- [Work task]
Among the lines of data below, reproduce only those from the one with "Flug von San Juan [Luis M" through the one with "Airport] nach Caracas", exactly as they stand, both ends included.

Transcribed page contents
——————

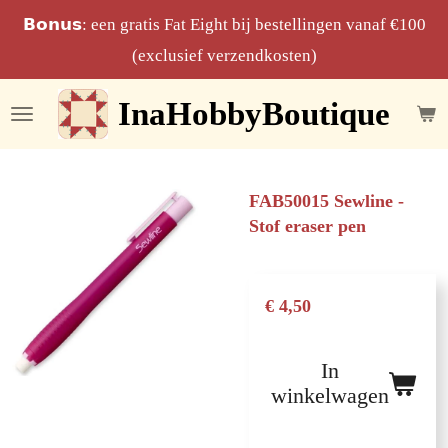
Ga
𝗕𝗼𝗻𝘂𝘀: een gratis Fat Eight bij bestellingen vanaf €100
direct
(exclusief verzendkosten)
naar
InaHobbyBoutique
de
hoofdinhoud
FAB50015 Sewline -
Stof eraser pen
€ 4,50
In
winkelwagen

——————

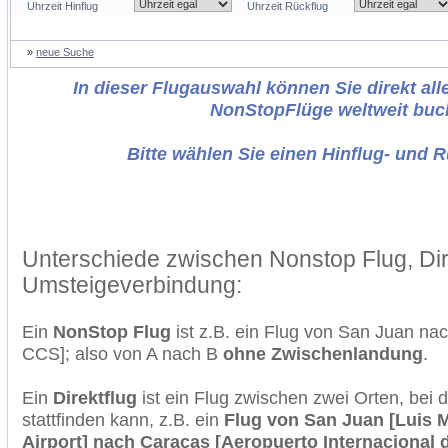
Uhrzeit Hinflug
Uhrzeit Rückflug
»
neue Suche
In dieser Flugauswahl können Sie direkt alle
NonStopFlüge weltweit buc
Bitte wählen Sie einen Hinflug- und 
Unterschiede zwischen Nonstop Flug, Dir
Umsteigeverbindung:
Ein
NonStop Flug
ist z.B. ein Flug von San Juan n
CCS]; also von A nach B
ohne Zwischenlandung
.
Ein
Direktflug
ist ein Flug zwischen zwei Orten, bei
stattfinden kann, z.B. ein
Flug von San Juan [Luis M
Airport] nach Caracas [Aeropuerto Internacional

——————

- [Solution for this problem]
Flug von San Juan [Luis M
Airport] nach Caracas [Aeropuerto Internacional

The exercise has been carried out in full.